Have you ever felt completely drained? Exhausted even? Apparently we require seven to eight hours of sleep a night. Fair enough, but there have been many occasions when I’ve gotten six hours of sleep and felt significantly better than I did when I only got eight. Why?
I recently attended a seminar about mindful eating. The nutritionist told us that when you commit to chewing your food into a paste (he recommended 20-25 times), you leave your digestion system with less work. That means that your energy can be allocated somewhere else. I think the same thing happens with fear. When you put all of your energy towards suppression, there’s little left over for creation.

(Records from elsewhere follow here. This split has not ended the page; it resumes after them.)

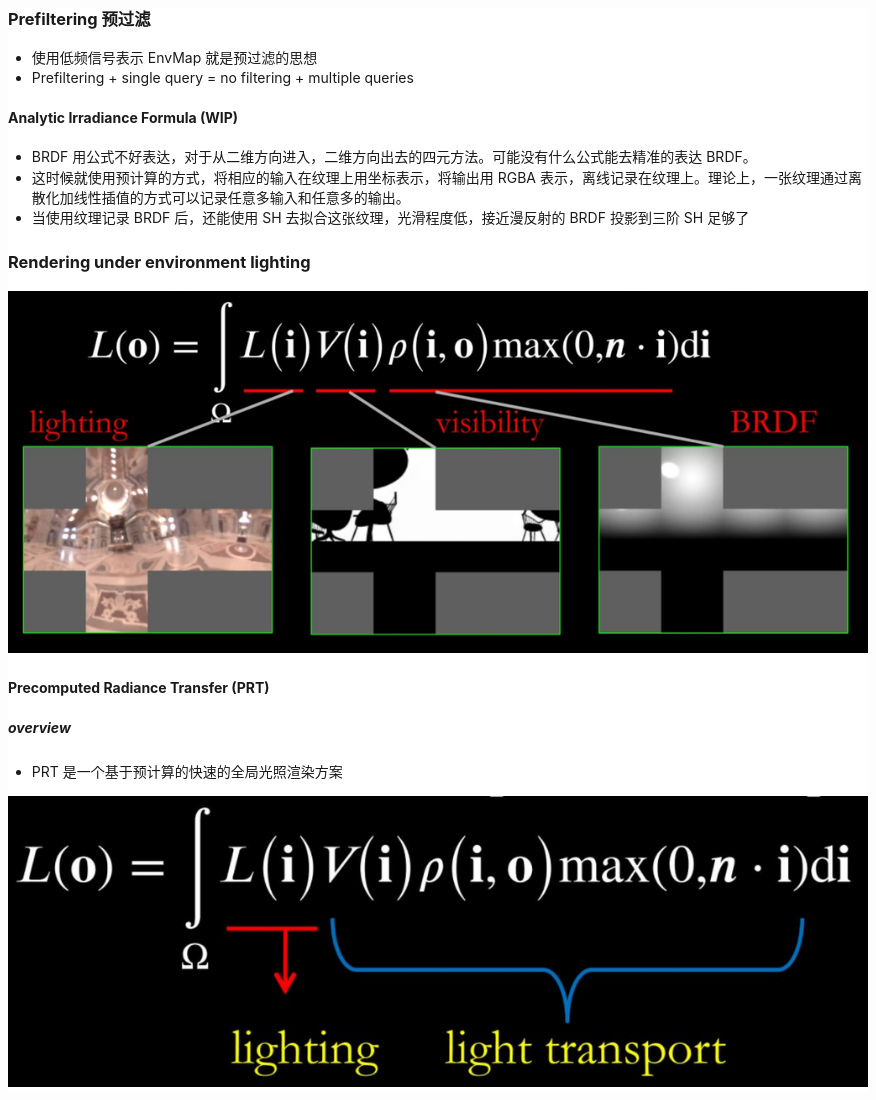 ### Prefiltering  预过滤

- 使用低频信号表示 EnvMap 就是预过滤的思想
- Prefiltering  + single query = no filtering + multiple queries

#### Analytic Irradiance Formula (WIP)

- BRDF 用公式不好表达，对于从二维方向进入，二维方向出去的四元方法。可能没有什么公式能去精准的表达 BRDF。
- 这时候就使用预计算的方式，将相应的输入在纹理上用坐标表示，将输出用 RGBA 表示，离线记录在纹理上。理论上，一张纹理通过离散化加线性插值的方式可以记录任意多输入和任意多的输出。
- 当使用纹理记录 BRDF 后，还能使用 SH 去拟合这张纹理，光滑程度低，接近漫反射的 BRDF 投影到三阶 SH 足够了

### Rendering under environment lighting

![image-20220309191251229](games-202.assets/image-20220309191251229.png)

#### Precomputed Radiance Transfer (PRT)

##### overview

- PRT 是一个基于预计算的快速的全局光照渲染方案

![image-20220309191612039](games-202.assets/image-20220309191612039.png)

“Performance Improves when you take the pressure off yourself”
– Robert K. Cooper
Being creative and taking risks – that all takes energy. If you stopped putting energy into comparison and fear, wouldn’t that leave energy for growth? Energy for play? Energy for discovery? Even scarier, perhaps this pressure has the ability to numb any natural gifts that you shouldn’t have to work for anyway. Perhaps pressure is the greatest enemy to natural talent. Some of my greatest discoveries and creations have occurred in the absence of any obsessive preparation or hours spent staring at a blinking cursor. Taking the pressure off yourself also involves believing in yourself, and for some reason this often feels like the hardest thing in the world to do.

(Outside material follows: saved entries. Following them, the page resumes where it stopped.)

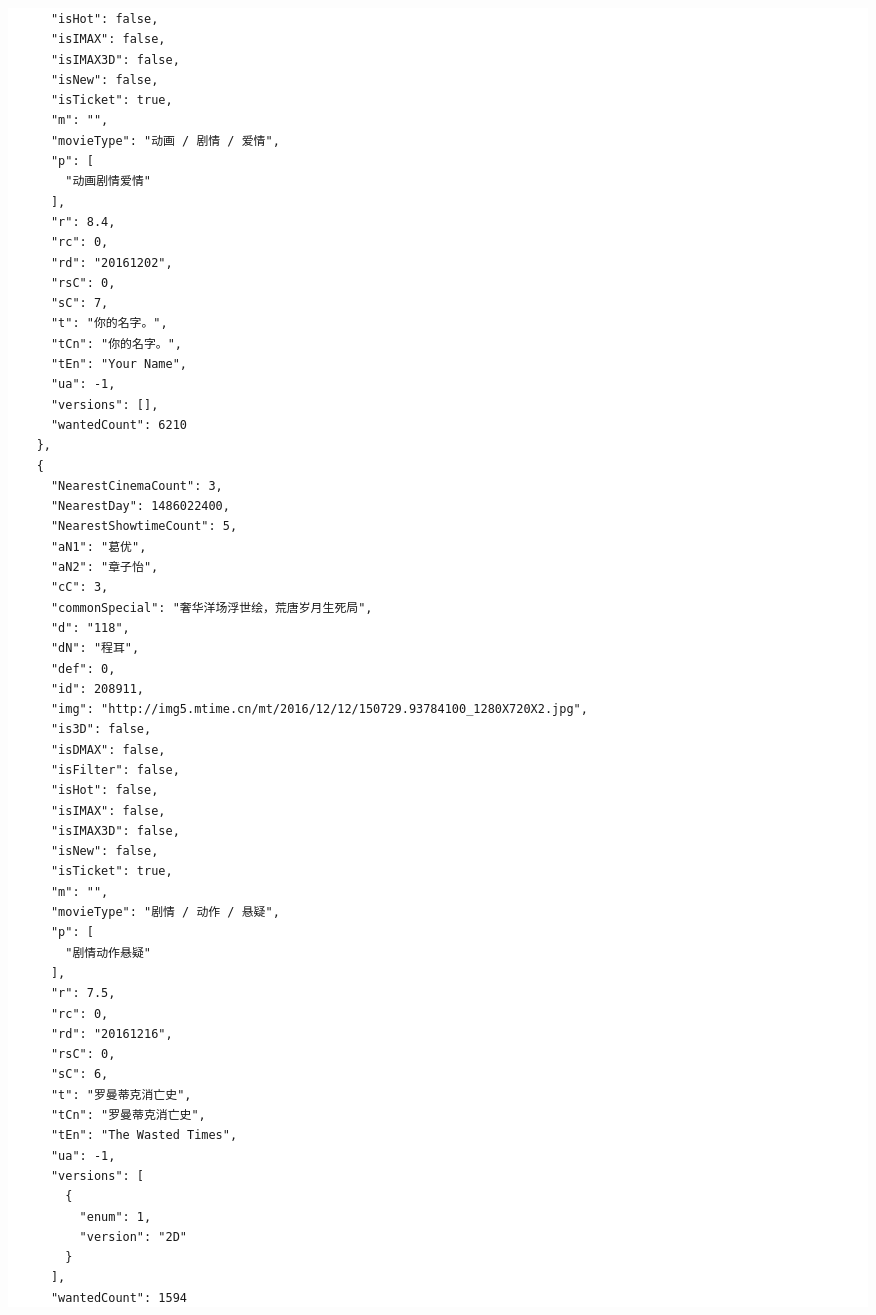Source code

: 	      "isHot": false,
	      "isIMAX": false,
	      "isIMAX3D": false,
	      "isNew": false,
	      "isTicket": true,
	      "m": "",
	      "movieType": "动画 / 剧情 / 爱情",
	      "p": [
	        "动画剧情爱情"
	      ],
	      "r": 8.4,
	      "rc": 0,
	      "rd": "20161202",
	      "rsC": 0,
	      "sC": 7,
	      "t": "你的名字。",
	      "tCn": "你的名字。",
	      "tEn": "Your Name",
	      "ua": -1,
	      "versions": [],
	      "wantedCount": 6210
	    },
	    {
	      "NearestCinemaCount": 3,
	      "NearestDay": 1486022400,
	      "NearestShowtimeCount": 5,
	      "aN1": "葛优",
	      "aN2": "章子怡",
	      "cC": 3,
	      "commonSpecial": "奢华洋场浮世绘，荒唐岁月生死局",
	      "d": "118",
	      "dN": "程耳",
	      "def": 0,
	      "id": 208911,
	      "img": "http://img5.mtime.cn/mt/2016/12/12/150729.93784100_1280X720X2.jpg",
	      "is3D": false,
	      "isDMAX": false,
	      "isFilter": false,
	      "isHot": false,
	      "isIMAX": false,
	      "isIMAX3D": false,
	      "isNew": false,
	      "isTicket": true,
	      "m": "",
	      "movieType": "剧情 / 动作 / 悬疑",
	      "p": [
	        "剧情动作悬疑"
	      ],
	      "r": 7.5,
	      "rc": 0,
	      "rd": "20161216",
	      "rsC": 0,
	      "sC": 6,
	      "t": "罗曼蒂克消亡史",
	      "tCn": "罗曼蒂克消亡史",
	      "tEn": "The Wasted Times",
	      "ua": -1,
	      "versions": [
	        {
	          "enum": 1,
	          "version": "2D"
	        }
	      ],
	      "wantedCount": 1594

“Learn from yesterday, live for today, hope for tomorrow. The important thing is to stop questioning”
– Albert Einstein
There is most certainly a difference between quality and quantity, and producing quality work doesn’t necessarily correlate with time, blood, sweat and tears. As I move forward in my artistic endeavours one of the biggest things that I’m learning is that sometimes things can just be easy. Also, more importantly, sometimes things can be fun. And when you take the pressure of yourself things can get really fun. I think being a successful artist involves letting go, silencing your inner critic (ie your thoughts) and having fun experimenting with your chosen craft. Art shouldn’t be about trying to be the best. It should be about discovering your voice, experimenting and playing… just like when we were kids.